Table 4 The average AUP scores obtained on three datasets

It should be noted that Kumar and Gopal have recently shown that one-versus-rest approach provides better scores compared to one-versus-one approach in multi-class text categorization [62]. The one-versus-rest approach solves the multi-class problem by defining multiple binary classification problems where the negative class of each problem is defined as the union of the documents from all other categories. Instead of using the union of the documents from all other categories as the negative class, the proposed scheme generates a different binary classifier for each negative category whose outputs are then combined. As a matter of fact, the proposed scheme is also a potential candidate to solve each binary classification problem in multi-class text categorization.

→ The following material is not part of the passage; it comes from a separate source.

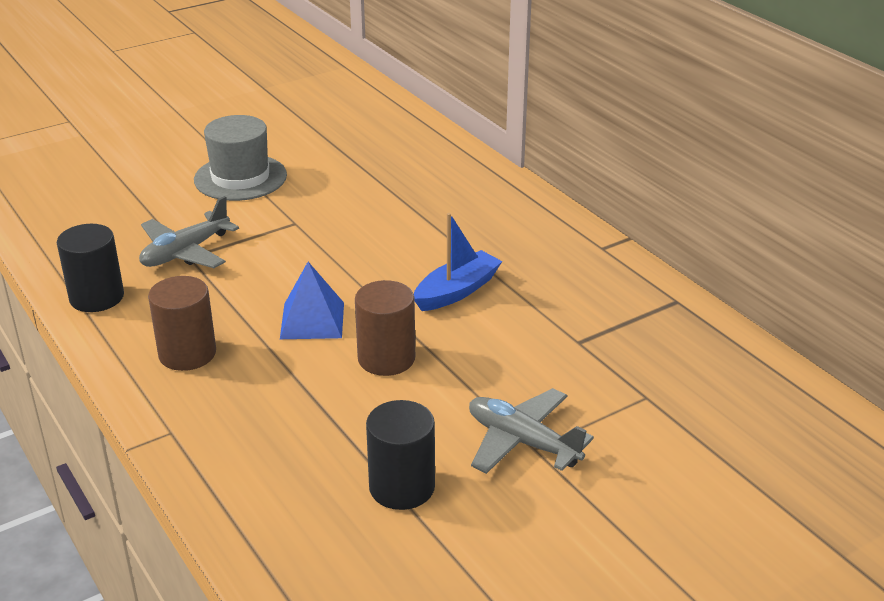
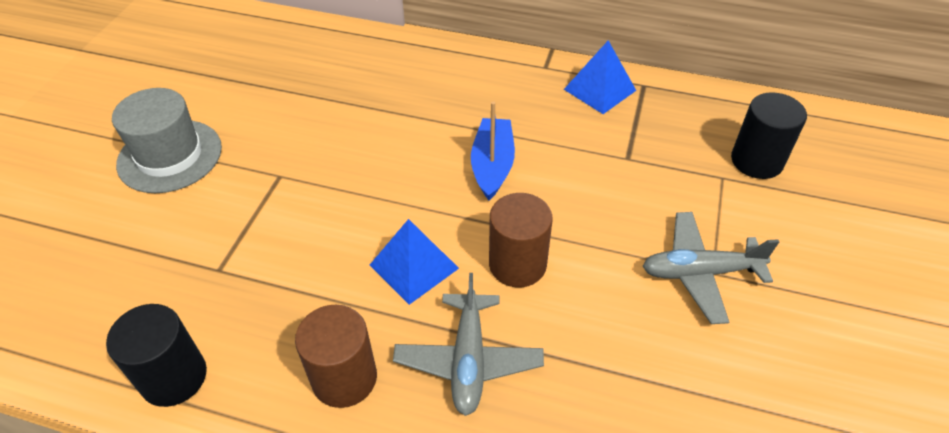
camera: 40 degrees left, 15 degrees up
grey plane [139,196,239,268] -> grey plane moved to [393,273,544,416]
black cylinder [366,400,435,510] -> black cylinder moved to [731,92,807,179]
none -> blue pyramid [564,40,636,114]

5 Conclusions and future work

In this study, an analytical investigation of unanimity and majority voting rules is presented. It is shown that unanimity rule can provide better F 1 scores compared to majority voting when an ensemble of high recall but low precision classifiers is considered. On the other hand, it is shown that majority voting provides better F 1 score if both precision and recall are high. Then, in order to generate high recall members, category-based undersampling is proposed where the number of subsets from the negative class is selected as the number of categories it includes. Combination of the classifiers generated using category-based undersampling by unanimity rule is studied next.

Experiments conducted on three datasets have shown that random undersampling method provides individual members having higher precision than members obtained using category-based undersampling whereas the latter approach provides members having higher recall. When applied on the members trained using category-based subsets of the negative documents, unanimity rule is shown to attain a better precision-recall trade-off compared to the baseline SVM-based system, random undersampling approach and weighted voting on the outputs of the ensemble members generated using randomly partitioned negative data and, improves F 1 score at satisfactory levels.

Hereafter, there are several tasks awaiting us. Firstly, in order to achieve better F 1 scores, the proposed undersampling scheme can be modified for small target categories. The category selected from the negative class might include many more documents compared to the target category. Splitting the category-based negative sample sets into smaller groups may be considered as a solution for such cases. Therefore, studying the effect of the number of samples in the subsets of the negative class will be considered for future work. The class imbalance problem is extensively studied in the literature where numerous resampling schemes are proposed. Secondly, the relative performance of unanimity and majority voting should be studied for these alternative schemes to obtain a comprehensive experimental evaluation.